> PROVIDED RECORDS

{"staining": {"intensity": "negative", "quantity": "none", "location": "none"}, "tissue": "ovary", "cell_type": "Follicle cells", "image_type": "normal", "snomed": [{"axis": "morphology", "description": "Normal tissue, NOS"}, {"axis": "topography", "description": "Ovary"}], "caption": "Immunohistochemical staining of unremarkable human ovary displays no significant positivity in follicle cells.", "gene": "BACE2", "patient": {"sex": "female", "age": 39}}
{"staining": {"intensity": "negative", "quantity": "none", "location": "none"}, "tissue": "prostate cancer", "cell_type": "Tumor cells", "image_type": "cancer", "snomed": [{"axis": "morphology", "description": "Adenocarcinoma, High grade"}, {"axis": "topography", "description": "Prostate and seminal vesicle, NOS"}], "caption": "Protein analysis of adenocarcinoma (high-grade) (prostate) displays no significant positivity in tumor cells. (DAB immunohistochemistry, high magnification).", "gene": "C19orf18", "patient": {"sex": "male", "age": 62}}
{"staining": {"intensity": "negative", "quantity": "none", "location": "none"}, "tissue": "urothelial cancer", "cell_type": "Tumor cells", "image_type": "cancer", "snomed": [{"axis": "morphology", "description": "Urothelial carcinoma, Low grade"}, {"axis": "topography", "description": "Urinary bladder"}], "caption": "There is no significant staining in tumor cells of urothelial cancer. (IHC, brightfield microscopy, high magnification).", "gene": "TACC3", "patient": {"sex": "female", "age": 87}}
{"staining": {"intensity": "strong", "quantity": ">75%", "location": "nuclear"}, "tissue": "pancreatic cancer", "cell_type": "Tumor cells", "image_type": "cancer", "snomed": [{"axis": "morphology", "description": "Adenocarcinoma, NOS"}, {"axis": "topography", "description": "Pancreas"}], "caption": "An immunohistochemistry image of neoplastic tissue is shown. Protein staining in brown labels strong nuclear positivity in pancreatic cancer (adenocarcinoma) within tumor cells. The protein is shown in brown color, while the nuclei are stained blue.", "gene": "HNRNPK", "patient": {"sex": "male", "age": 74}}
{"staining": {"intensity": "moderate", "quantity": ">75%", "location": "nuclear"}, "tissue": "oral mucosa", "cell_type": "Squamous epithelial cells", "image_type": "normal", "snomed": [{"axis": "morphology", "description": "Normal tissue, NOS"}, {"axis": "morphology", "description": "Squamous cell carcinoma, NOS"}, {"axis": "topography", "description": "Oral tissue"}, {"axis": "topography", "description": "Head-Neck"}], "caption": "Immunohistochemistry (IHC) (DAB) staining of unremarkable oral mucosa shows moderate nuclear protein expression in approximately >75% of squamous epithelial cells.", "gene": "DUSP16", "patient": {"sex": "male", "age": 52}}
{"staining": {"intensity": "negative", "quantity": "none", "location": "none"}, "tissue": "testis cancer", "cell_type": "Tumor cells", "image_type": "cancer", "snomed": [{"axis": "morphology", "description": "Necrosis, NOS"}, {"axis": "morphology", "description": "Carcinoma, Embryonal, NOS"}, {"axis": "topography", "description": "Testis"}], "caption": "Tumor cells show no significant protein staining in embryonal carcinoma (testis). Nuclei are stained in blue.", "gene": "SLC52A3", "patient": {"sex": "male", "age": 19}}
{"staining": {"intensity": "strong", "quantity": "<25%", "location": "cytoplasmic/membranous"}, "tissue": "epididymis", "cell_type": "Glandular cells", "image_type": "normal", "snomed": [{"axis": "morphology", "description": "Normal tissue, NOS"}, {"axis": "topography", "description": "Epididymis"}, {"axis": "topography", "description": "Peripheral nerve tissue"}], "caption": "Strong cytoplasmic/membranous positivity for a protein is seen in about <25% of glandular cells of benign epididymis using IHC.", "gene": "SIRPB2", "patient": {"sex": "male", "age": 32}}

> WORK INSTRUCTIONS
Please transcribe the entire listing precisely.

> WRITTEN REPLY
{"staining": {"intensity": "negative", "quantity": "none", "location": "none"}, "tissue": "ovary", "cell_type": "Follicle cells", "image_type": "normal", "snomed": [{"axis": "morphology", "description": "Normal tissue, NOS"}, {"axis": "topography", "description": "Ovary"}], "caption": "Immunohistochemical staining of unremarkable human ovary displays no significant positivity in follicle cells.", "gene": "BACE2", "patient": {"sex": "female", "age": 39}}
{"staining": {"intensity": "negative", "quantity": "none", "location": "none"}, "tissue": "prostate cancer", "cell_type": "Tumor cells", "image_type": "cancer", "snomed": [{"axis": "morphology", "description": "Adenocarcinoma, High grade"}, {"axis": "topography", "description": "Prostate and seminal vesicle, NOS"}], "caption": "Protein analysis of adenocarcinoma (high-grade) (prostate) displays no significant positivity in tumor cells. (DAB immunohistochemistry, high magnification).", "gene": "C19orf18", "patient": {"sex": "male", "age": 62}}
{"staining": {"intensity": "negative", "quantity": "none", "location": "none"}, "tissue": "urothelial cancer", "cell_type": "Tumor cells", "image_type": "cancer", "snomed": [{"axis": "morphology", "description": "Urothelial carcinoma, Low grade"}, {"axis": "topography", "description": "Urinary bladder"}], "caption": "There is no significant staining in tumor cells of urothelial cancer. (IHC, brightfield microscopy, high magnification).", "gene": "TACC3", "patient": {"sex": "female", "age": 87}}
{"staining": {"intensity": "strong", "quantity": ">75%", "location": "nuclear"}, "tissue": "pancreatic cancer", "cell_type": "Tumor cells", "image_type": "cancer", "snomed": [{"axis": "morphology", "description": "Adenocarcinoma, NOS"}, {"axis": "topography", "description": "Pancreas"}], "caption": "An immunohistochemistry image of neoplastic tissue is shown. Protein staining in brown labels strong nuclear positivity in pancreatic cancer (adenocarcinoma) within tumor cells. The protein is shown in brown color, while the nuclei are stained blue.", "gene": "HNRNPK", "patient": {"sex": "male", "age": 74}}
{"staining": {"intensity": "moderate", "quantity": ">75%", "location": "nuclear"}, "tissue": "oral mucosa", "cell_type": "Squamous epithelial cells", "image_type": "normal", "snomed": [{"axis": "morphology", "description": "Normal tissue, NOS"}, {"axis": "morphology", "description": "Squamous cell carcinoma, NOS"}, {"axis": "topography", "description": "Oral tissue"}, {"axis": "topography", "description": "Head-Neck"}], "caption": "Immunohistochemistry (IHC) (DAB) staining of unremarkable oral mucosa shows moderate nuclear protein expression in approximately >75% of squamous epithelial cells.", "gene": "DUSP16", "patient": {"sex": "male", "age": 52}}
{"staining": {"intensity": "negative", "quantity": "none", "location": "none"}, "tissue": "testis cancer", "cell_type": "Tumor cells", "image_type": "cancer", "snomed": [{"axis": "morphology", "description": "Necrosis, NOS"}, {"axis": "morphology", "description": "Carcinoma, Embryonal, NOS"}, {"axis": "topography", "description": "Testis"}], "caption": "Tumor cells show no significant protein staining in embryonal carcinoma (testis). Nuclei are stained in blue.", "gene": "SLC52A3", "patient": {"sex": "male", "age": 19}}
{"staining": {"intensity": "strong", "quantity": "<25%", "location": "cytoplasmic/membranous"}, "tissue": "epididymis", "cell_type": "Glandular cells", "image_type": "normal", "snomed": [{"axis": "morphology", "description": "Normal tissue, NOS"}, {"axis": "topography", "description": "Epididymis"}, {"axis": "topography", "description": "Peripheral nerve tissue"}], "caption": "Strong cytoplasmic/membranous positivity for a protein is seen in about <25% of glandular cells of benign epididymis using IHC.", "gene": "SIRPB2", "patient": {"sex": "male", "age": 32}}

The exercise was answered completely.